Het hof houdt bij de strafoplegging rekening met een verdachte betreffend uittreksel uit het justitieel documentatieregister d.d. 7 december 2010, waaruit blijkt dat verdachte in het verleden meermalen ter zake van soortgelijke delicten is veroordeeld. Hem is in dat kader onder meer gevangenisstraf opgelegd, wat hem er kennelijk niet van weerhouden heeft opnieuw strafbare feiten te plegen.

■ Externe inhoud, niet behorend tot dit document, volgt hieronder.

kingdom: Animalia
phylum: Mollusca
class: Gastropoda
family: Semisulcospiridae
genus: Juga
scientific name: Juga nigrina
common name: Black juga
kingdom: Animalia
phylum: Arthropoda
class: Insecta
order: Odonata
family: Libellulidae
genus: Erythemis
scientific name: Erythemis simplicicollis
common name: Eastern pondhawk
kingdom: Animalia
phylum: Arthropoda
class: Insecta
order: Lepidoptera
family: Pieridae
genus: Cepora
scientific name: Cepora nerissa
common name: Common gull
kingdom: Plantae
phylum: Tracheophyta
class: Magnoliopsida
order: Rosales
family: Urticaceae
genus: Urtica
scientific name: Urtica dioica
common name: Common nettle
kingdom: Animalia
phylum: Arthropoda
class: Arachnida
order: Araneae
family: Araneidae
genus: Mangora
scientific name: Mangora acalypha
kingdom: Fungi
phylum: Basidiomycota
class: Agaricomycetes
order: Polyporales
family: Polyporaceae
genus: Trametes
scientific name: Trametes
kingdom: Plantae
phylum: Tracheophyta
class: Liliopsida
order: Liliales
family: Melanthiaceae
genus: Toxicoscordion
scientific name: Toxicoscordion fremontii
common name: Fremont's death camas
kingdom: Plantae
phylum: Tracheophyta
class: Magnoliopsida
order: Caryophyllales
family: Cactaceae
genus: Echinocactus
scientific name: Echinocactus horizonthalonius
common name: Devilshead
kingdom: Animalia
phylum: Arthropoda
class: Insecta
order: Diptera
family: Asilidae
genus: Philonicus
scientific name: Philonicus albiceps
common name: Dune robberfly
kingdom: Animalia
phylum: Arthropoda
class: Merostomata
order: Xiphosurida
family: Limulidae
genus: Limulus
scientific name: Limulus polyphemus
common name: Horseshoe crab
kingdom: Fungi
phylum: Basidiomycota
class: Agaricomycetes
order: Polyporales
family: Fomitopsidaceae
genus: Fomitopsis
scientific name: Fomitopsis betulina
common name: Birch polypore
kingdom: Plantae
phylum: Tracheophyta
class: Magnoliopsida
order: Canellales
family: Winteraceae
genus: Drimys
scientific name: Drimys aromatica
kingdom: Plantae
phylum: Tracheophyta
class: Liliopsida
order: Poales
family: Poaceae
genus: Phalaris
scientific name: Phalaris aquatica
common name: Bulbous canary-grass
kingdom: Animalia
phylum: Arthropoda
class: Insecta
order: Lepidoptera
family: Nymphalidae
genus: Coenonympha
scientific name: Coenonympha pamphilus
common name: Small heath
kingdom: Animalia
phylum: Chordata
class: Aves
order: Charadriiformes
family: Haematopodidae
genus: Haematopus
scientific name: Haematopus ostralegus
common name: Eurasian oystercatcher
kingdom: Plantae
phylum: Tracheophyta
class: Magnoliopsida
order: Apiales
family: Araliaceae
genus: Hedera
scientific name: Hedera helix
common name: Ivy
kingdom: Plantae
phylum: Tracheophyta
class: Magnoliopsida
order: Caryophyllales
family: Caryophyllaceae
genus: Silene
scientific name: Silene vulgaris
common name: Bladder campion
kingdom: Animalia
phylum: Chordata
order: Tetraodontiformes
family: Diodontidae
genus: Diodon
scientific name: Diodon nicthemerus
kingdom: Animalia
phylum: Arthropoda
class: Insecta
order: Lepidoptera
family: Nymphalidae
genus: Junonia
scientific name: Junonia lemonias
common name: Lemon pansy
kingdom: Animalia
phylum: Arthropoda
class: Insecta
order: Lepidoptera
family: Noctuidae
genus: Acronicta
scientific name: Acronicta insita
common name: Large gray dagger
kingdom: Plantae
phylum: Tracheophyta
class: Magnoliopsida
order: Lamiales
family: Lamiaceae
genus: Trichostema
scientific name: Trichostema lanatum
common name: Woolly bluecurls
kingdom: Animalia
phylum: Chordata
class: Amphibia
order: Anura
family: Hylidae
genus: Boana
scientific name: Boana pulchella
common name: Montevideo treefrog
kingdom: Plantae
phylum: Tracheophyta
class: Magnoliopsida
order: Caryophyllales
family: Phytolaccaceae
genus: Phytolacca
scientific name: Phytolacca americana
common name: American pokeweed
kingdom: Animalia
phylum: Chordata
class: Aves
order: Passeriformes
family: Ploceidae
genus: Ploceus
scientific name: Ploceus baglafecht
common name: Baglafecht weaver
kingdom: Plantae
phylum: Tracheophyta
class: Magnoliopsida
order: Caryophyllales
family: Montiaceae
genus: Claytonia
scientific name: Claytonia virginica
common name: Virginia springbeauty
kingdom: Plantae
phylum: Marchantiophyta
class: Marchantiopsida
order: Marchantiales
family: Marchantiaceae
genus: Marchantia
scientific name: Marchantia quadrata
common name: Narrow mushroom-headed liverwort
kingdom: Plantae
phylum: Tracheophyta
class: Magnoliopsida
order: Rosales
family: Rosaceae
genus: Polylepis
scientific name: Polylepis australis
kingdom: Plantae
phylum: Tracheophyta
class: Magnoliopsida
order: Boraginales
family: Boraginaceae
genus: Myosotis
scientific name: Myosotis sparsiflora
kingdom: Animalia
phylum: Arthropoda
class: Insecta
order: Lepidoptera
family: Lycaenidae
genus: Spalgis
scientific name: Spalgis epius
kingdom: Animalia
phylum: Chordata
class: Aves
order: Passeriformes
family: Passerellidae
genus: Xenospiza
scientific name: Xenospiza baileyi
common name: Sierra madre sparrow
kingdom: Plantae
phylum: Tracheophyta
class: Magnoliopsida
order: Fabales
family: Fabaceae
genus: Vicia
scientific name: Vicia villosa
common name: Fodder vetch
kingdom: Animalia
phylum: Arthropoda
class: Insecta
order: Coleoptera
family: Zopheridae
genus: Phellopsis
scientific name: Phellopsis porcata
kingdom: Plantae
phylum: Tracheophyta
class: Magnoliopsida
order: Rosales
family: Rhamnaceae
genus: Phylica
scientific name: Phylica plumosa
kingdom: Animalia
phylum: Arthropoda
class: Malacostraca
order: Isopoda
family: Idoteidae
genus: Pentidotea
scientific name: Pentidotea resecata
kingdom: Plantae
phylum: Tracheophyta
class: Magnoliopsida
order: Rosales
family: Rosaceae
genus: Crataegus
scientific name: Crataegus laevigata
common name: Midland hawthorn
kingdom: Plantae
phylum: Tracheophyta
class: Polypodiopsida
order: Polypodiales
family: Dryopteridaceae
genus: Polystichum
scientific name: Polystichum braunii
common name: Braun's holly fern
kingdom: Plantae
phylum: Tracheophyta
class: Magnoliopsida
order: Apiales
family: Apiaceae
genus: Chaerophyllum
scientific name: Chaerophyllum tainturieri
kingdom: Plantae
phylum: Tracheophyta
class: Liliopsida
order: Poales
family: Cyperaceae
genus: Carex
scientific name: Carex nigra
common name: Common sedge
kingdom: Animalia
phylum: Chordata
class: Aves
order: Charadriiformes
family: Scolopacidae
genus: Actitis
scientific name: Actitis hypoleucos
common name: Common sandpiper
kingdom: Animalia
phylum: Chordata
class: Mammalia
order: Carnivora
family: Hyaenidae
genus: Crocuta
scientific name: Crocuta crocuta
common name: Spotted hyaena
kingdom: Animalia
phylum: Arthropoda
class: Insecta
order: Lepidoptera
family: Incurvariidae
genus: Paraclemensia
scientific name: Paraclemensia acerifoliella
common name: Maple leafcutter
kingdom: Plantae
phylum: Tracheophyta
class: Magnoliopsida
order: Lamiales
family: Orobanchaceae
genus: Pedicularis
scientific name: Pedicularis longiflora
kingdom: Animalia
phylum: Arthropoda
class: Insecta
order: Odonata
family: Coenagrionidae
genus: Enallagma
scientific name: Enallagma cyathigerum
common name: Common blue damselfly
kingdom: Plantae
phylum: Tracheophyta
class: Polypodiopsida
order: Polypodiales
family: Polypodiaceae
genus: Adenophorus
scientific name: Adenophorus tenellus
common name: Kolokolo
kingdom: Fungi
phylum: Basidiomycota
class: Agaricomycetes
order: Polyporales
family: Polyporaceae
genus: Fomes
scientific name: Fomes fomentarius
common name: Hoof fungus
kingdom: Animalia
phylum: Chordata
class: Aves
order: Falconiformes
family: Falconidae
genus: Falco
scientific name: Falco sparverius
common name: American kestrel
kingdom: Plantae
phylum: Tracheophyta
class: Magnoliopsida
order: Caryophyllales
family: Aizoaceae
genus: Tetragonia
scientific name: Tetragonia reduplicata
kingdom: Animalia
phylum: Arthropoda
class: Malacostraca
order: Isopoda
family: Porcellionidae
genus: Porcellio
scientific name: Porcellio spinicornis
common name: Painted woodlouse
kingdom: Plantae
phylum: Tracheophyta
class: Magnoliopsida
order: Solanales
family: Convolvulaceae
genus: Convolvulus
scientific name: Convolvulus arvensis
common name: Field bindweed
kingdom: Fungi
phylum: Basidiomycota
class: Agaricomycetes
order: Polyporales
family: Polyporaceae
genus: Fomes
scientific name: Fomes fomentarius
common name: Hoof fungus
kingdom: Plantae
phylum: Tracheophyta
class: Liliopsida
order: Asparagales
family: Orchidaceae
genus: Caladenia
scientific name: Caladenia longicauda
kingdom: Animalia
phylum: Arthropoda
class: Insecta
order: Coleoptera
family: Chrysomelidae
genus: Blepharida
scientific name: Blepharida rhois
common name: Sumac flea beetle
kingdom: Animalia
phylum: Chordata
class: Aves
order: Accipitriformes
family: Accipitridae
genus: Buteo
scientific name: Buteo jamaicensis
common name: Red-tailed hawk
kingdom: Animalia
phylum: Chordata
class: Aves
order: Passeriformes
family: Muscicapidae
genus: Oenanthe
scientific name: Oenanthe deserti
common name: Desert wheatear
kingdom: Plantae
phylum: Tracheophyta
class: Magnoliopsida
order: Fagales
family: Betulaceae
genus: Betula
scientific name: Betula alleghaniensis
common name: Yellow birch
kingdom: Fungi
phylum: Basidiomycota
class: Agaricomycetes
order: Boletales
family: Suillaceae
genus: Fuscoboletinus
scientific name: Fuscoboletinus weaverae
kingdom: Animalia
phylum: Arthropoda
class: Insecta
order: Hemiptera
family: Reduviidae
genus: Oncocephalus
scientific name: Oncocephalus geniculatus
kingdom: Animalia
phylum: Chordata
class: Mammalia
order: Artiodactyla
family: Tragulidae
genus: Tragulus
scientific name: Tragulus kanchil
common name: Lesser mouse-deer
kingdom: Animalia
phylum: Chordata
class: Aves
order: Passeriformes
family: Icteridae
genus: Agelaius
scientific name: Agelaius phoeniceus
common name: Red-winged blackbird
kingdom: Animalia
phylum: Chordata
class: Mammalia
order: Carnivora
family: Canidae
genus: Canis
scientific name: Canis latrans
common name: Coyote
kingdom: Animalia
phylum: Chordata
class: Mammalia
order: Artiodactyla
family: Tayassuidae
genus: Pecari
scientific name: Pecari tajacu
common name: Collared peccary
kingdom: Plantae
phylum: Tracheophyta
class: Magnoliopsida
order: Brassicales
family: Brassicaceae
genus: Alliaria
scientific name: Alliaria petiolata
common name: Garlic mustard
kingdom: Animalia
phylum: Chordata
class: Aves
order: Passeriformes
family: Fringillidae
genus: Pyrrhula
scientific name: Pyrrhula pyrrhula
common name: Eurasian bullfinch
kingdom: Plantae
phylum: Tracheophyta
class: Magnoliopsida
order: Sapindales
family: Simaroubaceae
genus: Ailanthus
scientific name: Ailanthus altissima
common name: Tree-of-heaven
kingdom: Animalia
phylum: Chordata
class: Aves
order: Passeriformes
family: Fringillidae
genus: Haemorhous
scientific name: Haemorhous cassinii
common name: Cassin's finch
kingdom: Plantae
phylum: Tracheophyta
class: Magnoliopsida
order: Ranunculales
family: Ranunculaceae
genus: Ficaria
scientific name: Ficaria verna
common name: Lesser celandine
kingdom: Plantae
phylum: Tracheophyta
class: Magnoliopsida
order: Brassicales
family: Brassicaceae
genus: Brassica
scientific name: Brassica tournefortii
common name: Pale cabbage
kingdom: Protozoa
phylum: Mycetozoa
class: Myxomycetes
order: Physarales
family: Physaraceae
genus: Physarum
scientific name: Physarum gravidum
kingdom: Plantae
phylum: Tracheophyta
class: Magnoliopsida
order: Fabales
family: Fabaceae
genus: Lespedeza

Gelet op het voorgaande, in onderling verband en samenhang bezien, acht het hof een gevangenisstraf voor de duur van 90 dagen passend en geboden. Nu de berechting in hoger beroep echter niet heeft plaatsgevonden binnen 2 jaar - er is sprake van een overschrijding van de redelijke termijn met ongeveer 5 maanden - zal het hof op voormelde gevangenisstraf 5 dagen in mindering brengen.
Toepassing van wetsartikelen
Het hof heeft gelet op de artikelen 57, 63, 310 en 311 van het Wetboek van Strafrecht, zoals deze artikelen golden ten tijde van het bewezen verklaarde.
De uitspraak
HET HOF,
RECHT DOENDE OP HET HOGER BEROEP:
verklaart de verdachte niet ontvankelijk in zijn hoger beroep, voor zover dit is gericht tegen de vrijspraak van het onder 2 ten laste gelegde;
vernietigt het vonnis, waarvan beroep, voor zover aan hoger beroep onderworpen, en in zoverre opnieuw recht doende:
verklaart het verdachte onder 1 ten laste gelegde bewezen en kwalificeert dit als hiervoor vermeld en verklaart deze feiten en verdachte strafbaar;
verklaart niet bewezen hetgeen aan verdachte als voormeld onder 1 meer of anders is ten laste gelegd dan hierboven als bewezen is aangenomen en spreekt verdachte daarvan vrij;
veroordeelt verdachte [verdachte] tot gevangenisstraf voor de duur van vijfentachtig dagen;
beveelt dat de tijd door de veroordeelde vóór de tenuitvoerlegging van deze uitspraak in verzekering en in voorlopige hechtenis doorgebracht, bij de uitvoering van de opgelegde gevangenisstraf geheel in mindering wordt gebracht.
Dit arrest is aldus gewezen door mr. J. Hielkema, voorzitter, mr. G. Dam en mr. J.A.A.M. van Veen, in tegenwoordigheid van mr. H. Akkerman als griffier.